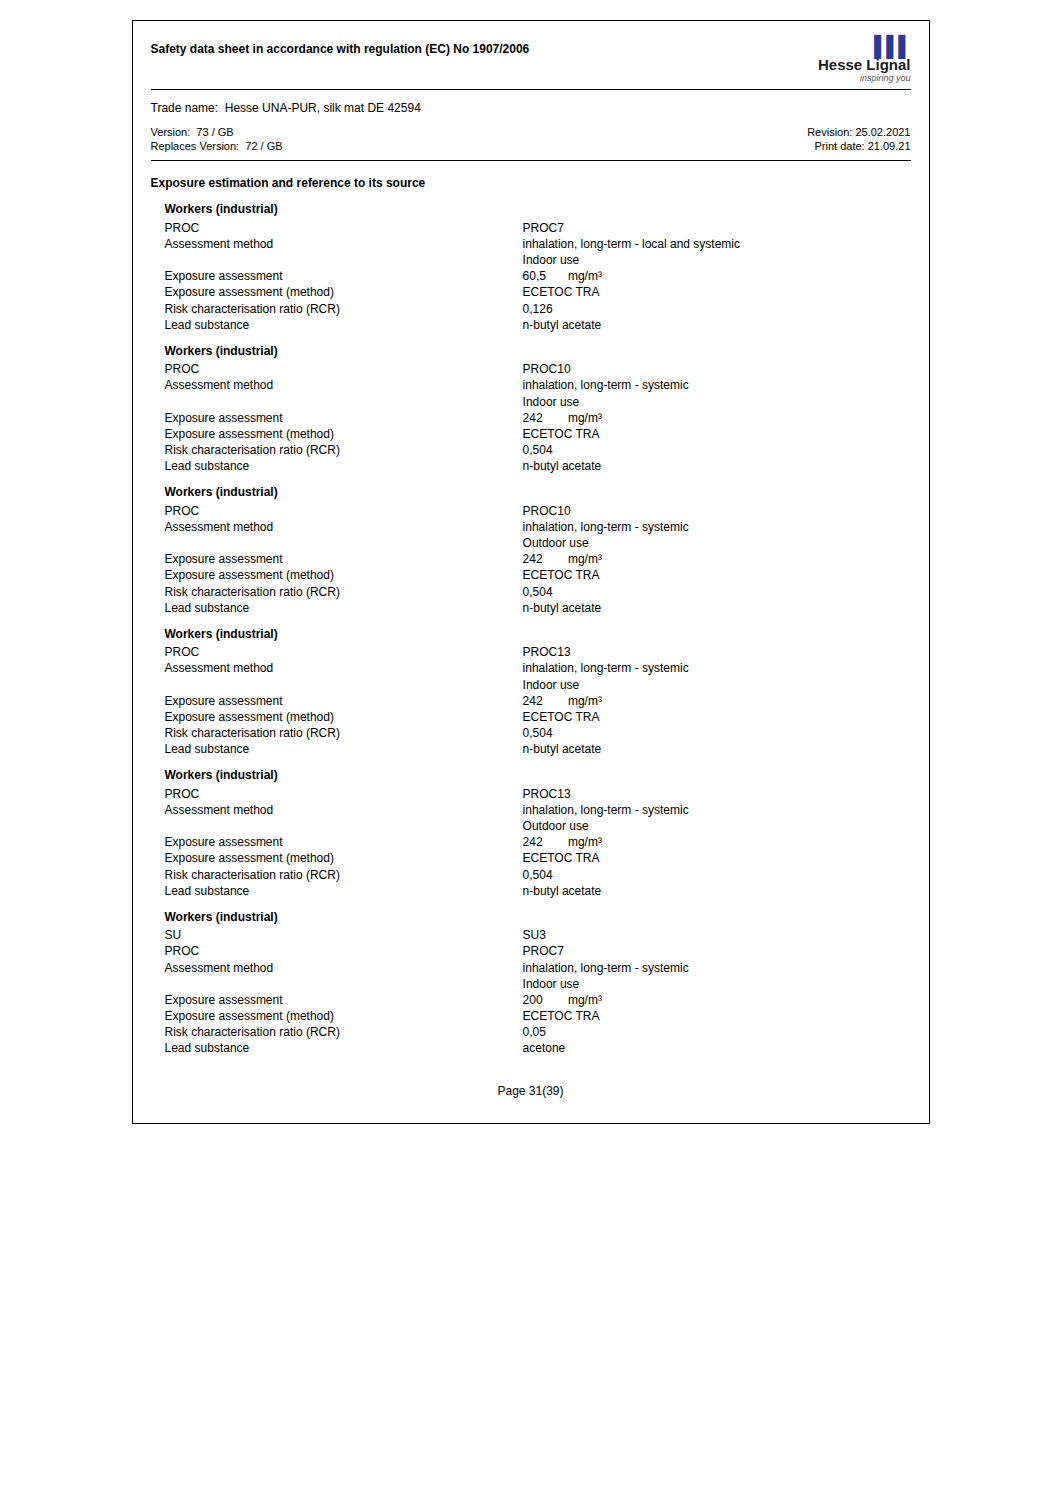Safety data sheet in accordance with regulation (EC) No 1907/2006
▌▌▌
Hesse Lignal
inspiring you
Trade name: Hesse UNA-PUR, silk mat DE 42594
Version: 73 / GB Revision: 25.02.2021
Replaces Version: 72 / GB Print date: 21.09.21
Exposure estimation and reference to its source
Workers (industrial)
| PROC | PROC7 |
| Assessment method | inhalation, long-term - local and systemic Indoor use |
| Exposure assessment | 60,5 mg/m³ |
| Exposure assessment (method) | ECETOC TRA |
| Risk characterisation ratio (RCR) | 0,126 |
| Lead substance | n-butyl acetate |
Workers (industrial)
| PROC | PROC10 |
| Assessment method | inhalation, long-term - systemic Indoor use |
| Exposure assessment | 242 mg/m³ |
| Exposure assessment (method) | ECETOC TRA |
| Risk characterisation ratio (RCR) | 0,504 |
| Lead substance | n-butyl acetate |
Workers (industrial)
| PROC | PROC10 |
| Assessment method | inhalation, long-term - systemic Outdoor use |
| Exposure assessment | 242 mg/m³ |
| Exposure assessment (method) | ECETOC TRA |
| Risk characterisation ratio (RCR) | 0,504 |
| Lead substance | n-butyl acetate |
Workers (industrial)
| PROC | PROC13 |
| Assessment method | inhalation, long-term - systemic Indoor use |
| Exposure assessment | 242 mg/m³ |
| Exposure assessment (method) | ECETOC TRA |
| Risk characterisation ratio (RCR) | 0,504 |
| Lead substance | n-butyl acetate |
Workers (industrial)
| PROC | PROC13 |
| Assessment method | inhalation, long-term - systemic Outdoor use |
| Exposure assessment | 242 mg/m³ |
| Exposure assessment (method) | ECETOC TRA |
| Risk characterisation ratio (RCR) | 0,504 |
| Lead substance | n-butyl acetate |
Workers (industrial)
| SU | SU3 |
| PROC | PROC7 |
| Assessment method | inhalation, long-term - systemic Indoor use |
| Exposure assessment | 200 mg/m³ |
| Exposure assessment (method) | ECETOC TRA |
| Risk characterisation ratio (RCR) | 0,05 |
| Lead substance | acetone |
Page 31(39)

====================

EXERCISE PROMPT:
What lines in the entries contain "Version"? Report each one by copying it.

RESULT OF THIS TASK:
Version: 73 / GB Revision: 25.02.2021
Replaces Version: 72 / GB Print date: 21.09.21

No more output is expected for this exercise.